_Text segment_:
<<<<
I-TEAM UPDATE: Judge says he’ll make decisions in 30 days about how case moves forward
AUGUSTA, Ga. (WRDW/WAGT) - We have an update on an I-Team investigation into allegations of fraud, forgery, and a cover-up at Augusta University.
Back in 2017, we uncovered claims the university lied to the federal government about how a research animal died.
Now, a whistleblower case is unfolding in court.
It sure looks like Augusta University wants to make this go away, but after five years and 200,000 documents, it’s slowly moving forward.
Three years ago, state lawyers tried to get the whole thing thrown out on a technicality, but the judge said no.
Wednesday, state lawyers were back in court to argue case shouldn’t go before a jury. Judge Stone said he needed more time to make that decision. He says he’ll make his decision in 30 days.
“I didn’t want to go to jail,” said Dr. Jay Hegde, a researcher for AU. “So, I made the mistake of blowing the whistle. Look where it got me.”
That statement came from an audio recording AU likely doesn’t want you to hear. Dr. Hegde was under oath for the hearing, but it wasn’t in court. It was a faculty grievance hearing. That hearing is public record, so it should have been available to anyone, yet News 12 had to get our lawyers involved to get a copy of it back in 2017.
Fast forward five years. AU lawyers have now enlisted the help of the Georgia Attorney General’s Office to fight this in court.
The case centers around a research monkey, named Ovetchkin, who died in 2013 after a procedure.
“Until the animal woke up, I was there. I was the surgeon,” Dr. Hedge said in the grievance hearing.
According to the necropsy report or animal autopsy, Ovetchkin did not wake up, which is one of the reasons Dr. Hegde told his peers he asked for the faculty hearing.
“This is basically rewritten to come up with a completely different account of what exactly happened,” he said.
So what happened? Depends on who you ask.
AU, then named Georgia Regents University, reported to the federal government Ovetchkin’s cause of death was “cardiopulmonary arrest,” citing repeated sedation because of a delay in the surgery.
In the lawsuit now playing out in court, Dr. Hegde alleges the monkey died from an apparent overdose of painkillers. He told fellow faculty members that could be a reason to cover this up.
>>>>
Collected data
<<<<
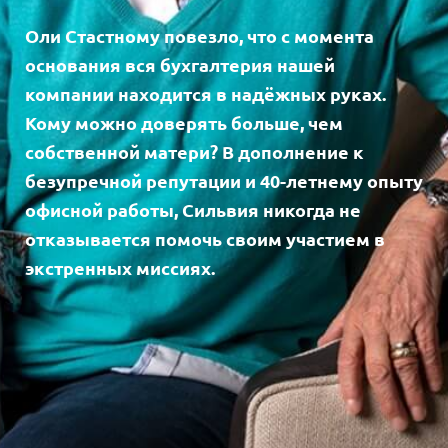
Оли Стастному повезло, что с момента
основания вся бухгалтерия нашей
компании находится в надёжных руках.
Кому можно доверять больше, чем
собственной матери? В дополнение к
безупречной репутации и 40-летнему опыту
офисной работы, Сильвия никогда не
отказывается помочь своим участием в
экстренных миссиях.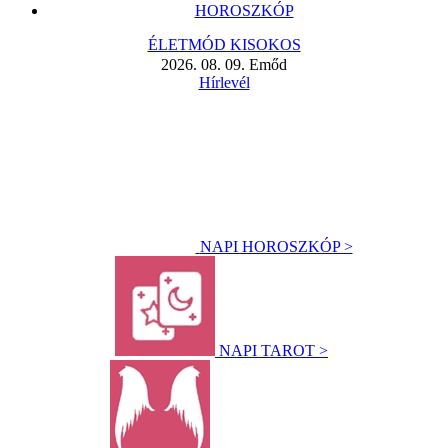
HOROSZKÓP
ÉLETMÓD KISOKOS
2026. 08. 09. Emőd
Hírlevél
NAPI HOROSZKÓP >
NAPI TAROT >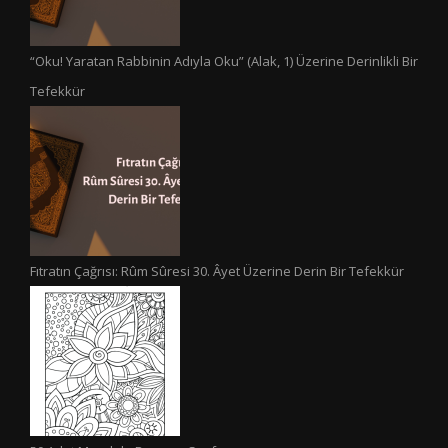
“Oku! Yaratan Rabbinin Adıyla Oku” (Alak, 1) Üzerine Derinlikli Bir
Tefekkür
Fıtratın Çağrısı: Rûm Sûresi 30. Âyet Üzerine Derin Bir Tefekkür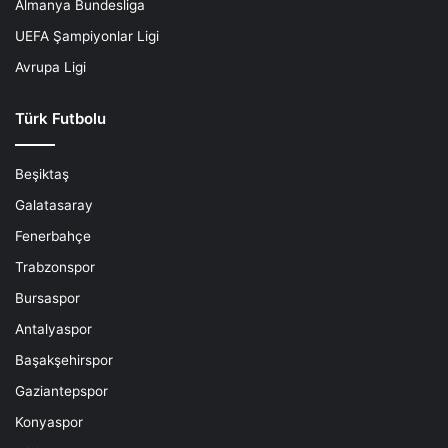
Almanya Bundesliga
UEFA Şampiyonlar Ligi
Avrupa Ligi
Türk Futbolu
Beşiktaş
Galatasaray
Fenerbahçe
Trabzonspor
Bursaspor
Antalyaspor
Başakşehirspor
Gaziantepspor
Konyaspor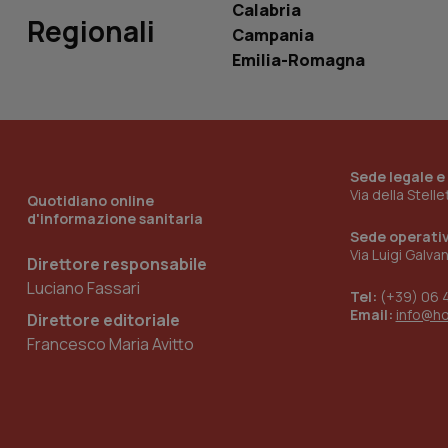
Calabria
Regionali
Campania
Emilia-Romagna
_ga_KM60CM4NPH
Nome
Nome
Sede legale e
VISITOR_INFO1_LIV
Via della Stell
Quotidiano online
_ga_0VMQEQKQ1N
d'informazione sanitaria
Sede operati
Via Luigi Galva
Direttore responsabile
__Secure-YNID
Luciano Fassari
Tel:
(+39) 06 
Email:
info@h
Direttore editoriale
Francesco Maria Avitto
YSC
__Secure-
ROLLOUT_TOKEN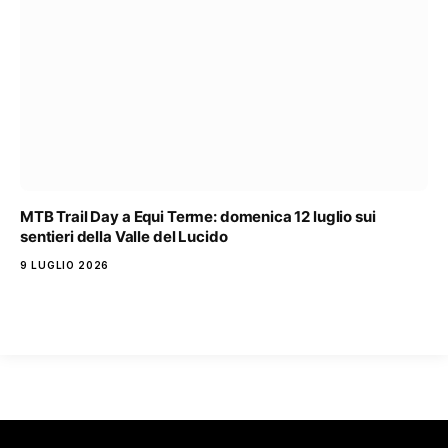
MTB Trail Day a Equi Terme: domenica 12 luglio sui
sentieri della Valle del Lucido
9 LUGLIO 2026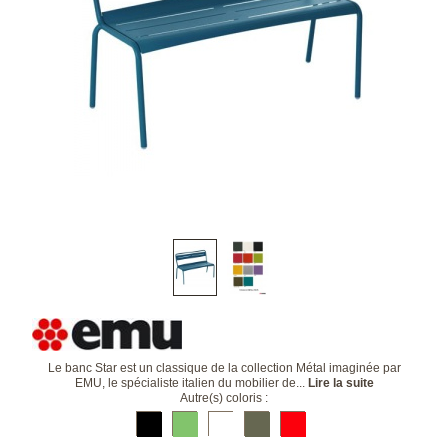
Le banc Star est un classique de la collection Métal imaginée par
EMU, le spécialiste italien du mobilier de...
Lire la suite
Autre(s) coloris :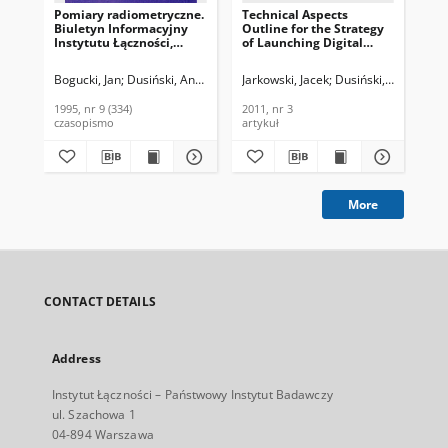
Pomiary radiometryczne.
Technical Aspects
No
Biuletyn Informacyjny
Outline for the Strategy
pr
Instytutu Łączności,
of Launching Digital
jon
1995, nr 9 (334)
Broadcasting in Poland
Łąc
on Wave Bands Below 30
Bogucki, Jan
Dusiński, Andrzej
Jarkowski, Jacek
Dusiński, Andrzej
Dus
MHz, Journal of
Telecommunications and
1995, nr 9 (334)
2011, nr 3
197
Information Technology,
czasopismo
artykuł
art
2011, nr 3
More
CONTACT DETAILS
Address
Instytut Łączności – Państwowy Instytut Badawczy
ul. Szachowa 1
04-894 Warszawa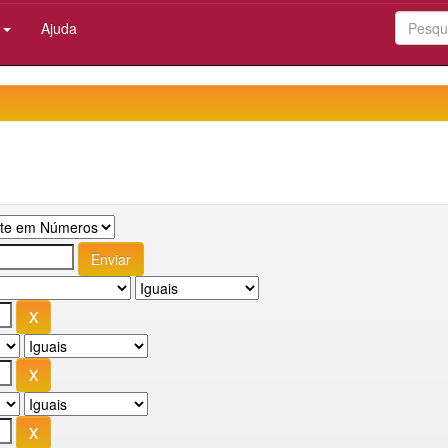
:
Ajuda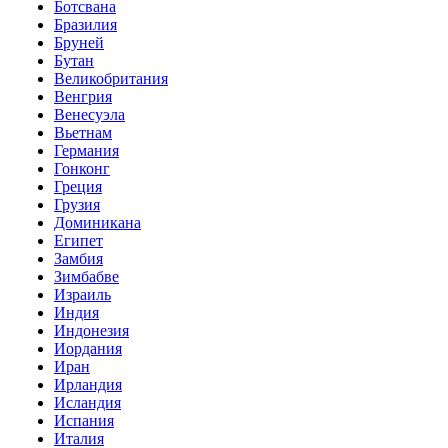
Ботсвана
Бразилия
Бруней
Бутан
Великобритания
Венгрия
Венесуэла
Вьетнам
Германия
Гонконг
Греция
Грузия
Доминикана
Египет
Замбия
Зимбабве
Израиль
Индия
Индонезия
Иордания
Иран
Ирландия
Исландия
Испания
Италия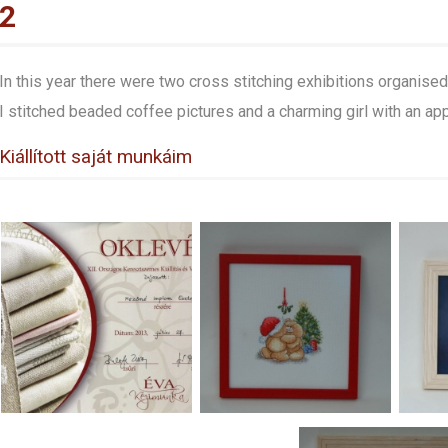
2
In this year there were two cross stitching exhibitions organise
I stitched beaded coffee pictures and a charming girl with an appl
Kiállított saját munkáim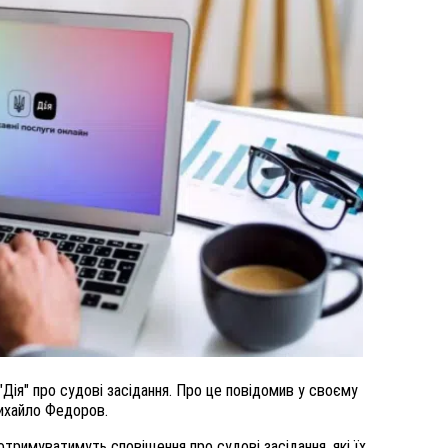
НУ
ВНАСЛІДОК ПОРАНЕНЬ, ОТРИМАНИХ НА ВІЙНІ
ПОМЕР ВОЇН ЮРІЙ ВОЙТИК
25 листопада 2025
0
Дія" про судові засідання. Про це повідомив у своєму
Михайло Федоров.
 отримуватимуть сповіщення про судові засідання, які їх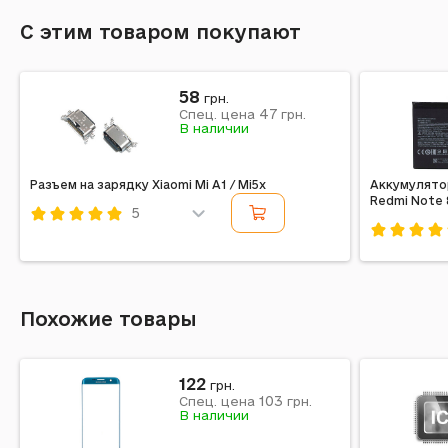
С этим товаром покупают
58
грн.
47
Спец. цена
грн.
В наличии
Разъем на зарядку Xiaomi Mi A1 / Mi5x
Аккумулятор
Redmi Note 8
5
Код: 196213
Код: 18751
Похожие товары
122
грн.
103
Спец. цена
грн.
В наличии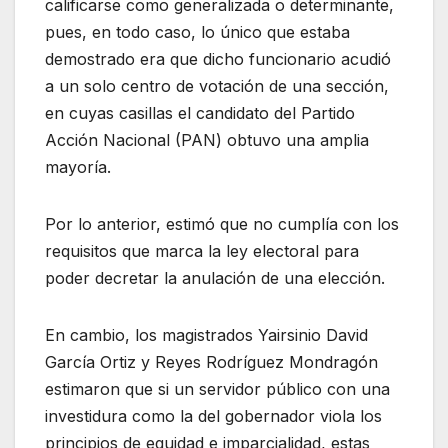
calificarse como generalizada o determinante,
pues, en todo caso, lo único que estaba
demostrado era que dicho funcionario acudió
a un solo centro de votación de una sección,
en cuyas casillas el candidato del Partido
Acción Nacional (PAN) obtuvo una amplia
mayoría.
Por lo anterior, estimó que no cumplía con los
requisitos que marca la ley electoral para
poder decretar la anulación de una elección.
En cambio, los magistrados Yairsinio David
García Ortiz y Reyes Rodríguez Mondragón
estimaron que si un servidor público con una
investidura como la del gobernador viola los
principios de equidad e imparcialidad, estas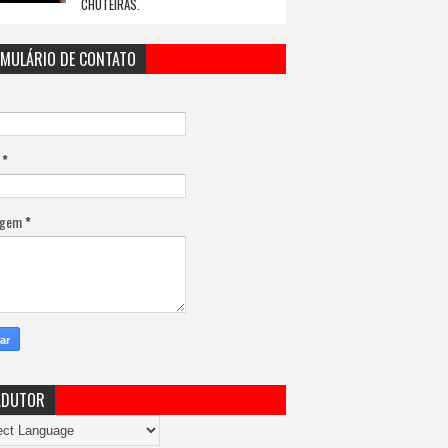
CHUTEIRAS.
MULÁRIO DE CONTATO
l
*
agem
*
ADUTOR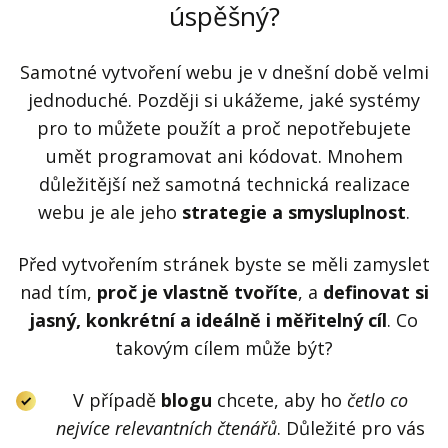
úspěšný?
Samotné vytvoření webu je v dnešní době velmi
jednoduché. Později si ukážeme, jaké systémy
pro to můžete použít a proč nepotřebujete
umět programovat ani kódovat. Mnohem
důležitější než samotná technická realizace
webu je ale jeho
strategie a smysluplnost
.
Před vytvořením stránek byste se měli zamyslet
nad tím,
proč je vlastně tvoříte
, a
definovat si
jasný, konkrétní a ideálně i měřitelný cíl
. Co
takovým cílem může být?
V případě
blogu
chcete, aby ho
četlo co
nejvíce relevantních čtenářů
. Důležité pro vás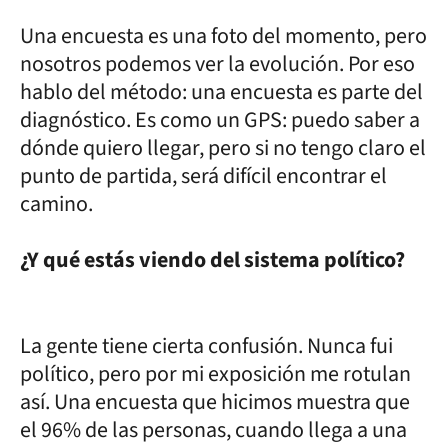
Una encuesta es una foto del momento, pero
nosotros podemos ver la evolución. Por eso
hablo del método: una encuesta es parte del
diagnóstico. Es como un GPS: puedo saber a
dónde quiero llegar, pero si no tengo claro el
punto de partida, será difícil encontrar el
camino.
¿Y qué estás viendo del sistema político?
La gente tiene cierta confusión. Nunca fui
político, pero por mi exposición me rotulan
así. Una encuesta que hicimos muestra que
el 96% de las personas, cuando llega a una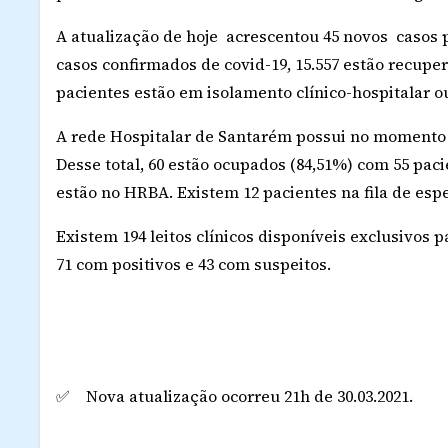
A atualização de hoje
acrescentou 45 novos
casos 
casos confirmados de covid-19, 15.557 estão recupera
pacientes estão em isolamento clínico-hospitalar ou
A rede Hospitalar de Santarém possui no momento 71
Desse total, 60 estão ocupados (84,51%) com 55 paci
estão no HRBA. Existem 12 pacientes na fila de esp
Existem 194 leitos clínicos disponíveis exclusivos p
71 com positivos e 43 com suspeitos.
Nova atualização ocorreu 21h de 30.03.2021.
✅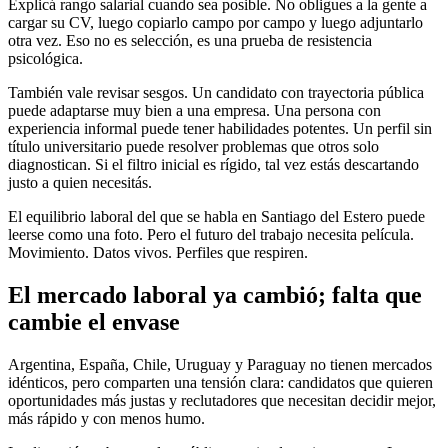
Explicá rango salarial cuando sea posible. No obligues a la gente a
cargar su CV, luego copiarlo campo por campo y luego adjuntarlo
otra vez. Eso no es selección, es una prueba de resistencia
psicológica.
También vale revisar sesgos. Un candidato con trayectoria pública
puede adaptarse muy bien a una empresa. Una persona con
experiencia informal puede tener habilidades potentes. Un perfil sin
título universitario puede resolver problemas que otros solo
diagnostican. Si el filtro inicial es rígido, tal vez estás descartando
justo a quien necesitás.
El equilibrio laboral del que se habla en Santiago del Estero puede
leerse como una foto. Pero el futuro del trabajo necesita película.
Movimiento. Datos vivos. Perfiles que respiren.
El mercado laboral ya cambió; falta que
cambie el envase
Argentina, España, Chile, Uruguay y Paraguay no tienen mercados
idénticos, pero comparten una tensión clara: candidatos que quieren
oportunidades más justas y reclutadores que necesitan decidir mejor,
más rápido y con menos humo.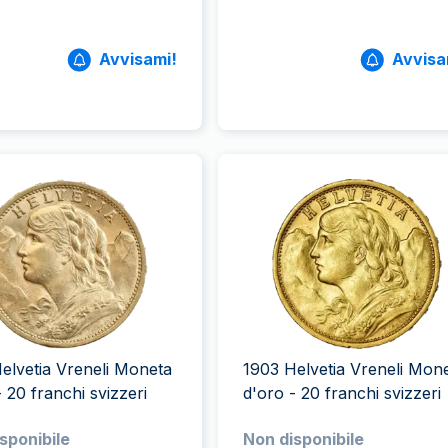
Avvisami!
Avvisa
elvetia Vreneli Moneta
1903 Helvetia Vreneli Mon
- 20 franchi svizzeri
d'oro - 20 franchi svizzeri
sponibile
Non disponibile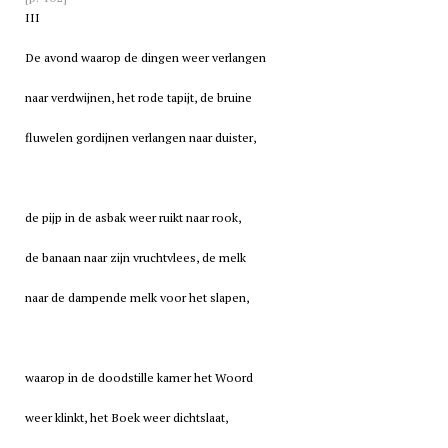
III
De avond waarop de dingen weer verlangen
naar verdwijnen, het rode tapijt, de bruine
fluwelen gordijnen verlangen naar duister,
de pijp in de asbak weer ruikt naar rook,
de banaan naar zijn vruchtvlees, de melk
naar de dampende melk voor het slapen,
waarop in de doodstille kamer het Woord
weer klinkt, het Boek weer dichtslaat,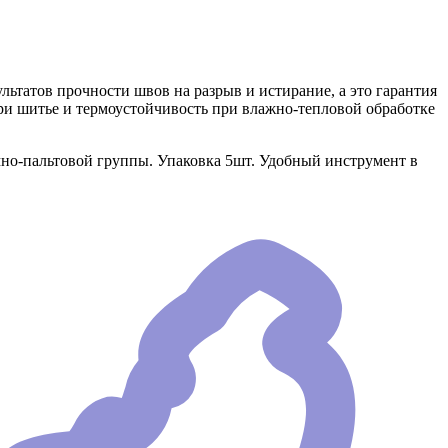
ьтатов прочности швов на разрыв и истирание, а это гарантия
ри шитье и термоустойчивость при влажно-тепловой обработке
но-пальтовой группы. Упаковка 5шт. Удобный инструмент в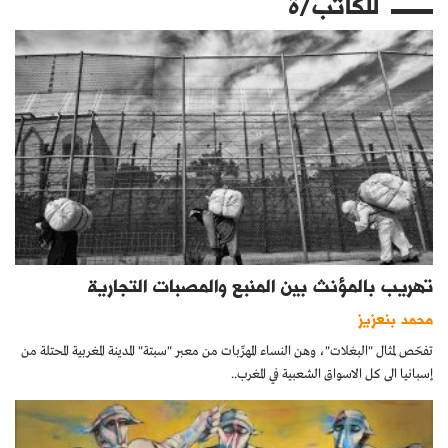
للكاتب/ة
تهريب بالمؤنث بين المنبع والمصبات التجارية
محمد بنعزيز
تفحّص لمثال "البغلات"، وهن النساء المهرِّبات من معبر "سبتة" المدينة المغربية المحتلة من
إسبانيا الى كل الاسواق الشعبية في المغرب..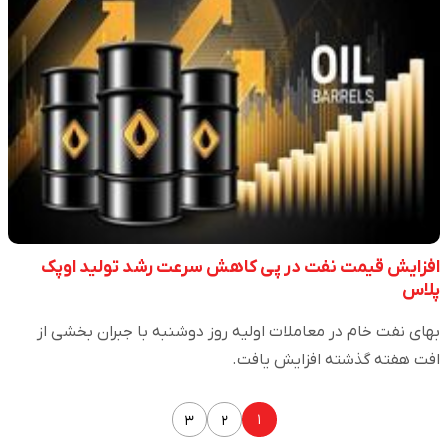
افزایش قیمت نفت در پی کاهش سرعت رشد تولید اوپک
پلاس
بهای نفت خام در معاملات اولیه روز دوشنبه با جبران بخشی از
افت هفته گذشته افزایش یافت.
۱
۳
۲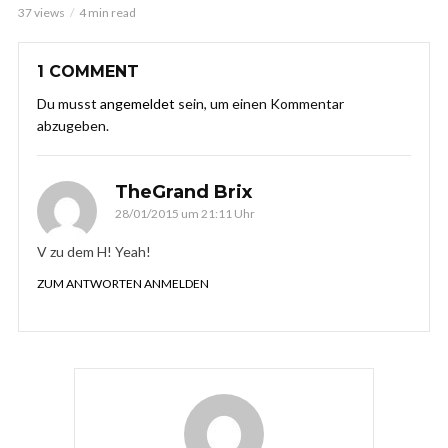
37 views
4 min read
1 COMMENT
Du musst
angemeldet
sein, um einen Kommentar
abzugeben.
TheGrand Brix
28/01/2015 um 21:11 Uhr
V zu dem H! Yeah!
ZUM ANTWORTEN ANMELDEN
>>>>
According to the Augusta University news report, what cause of death did the university report to the federal government for the research monkey Ovetchkin?

It reported "cardiopulmonary arrest," citing repeated sedation because of a delay in the surgery.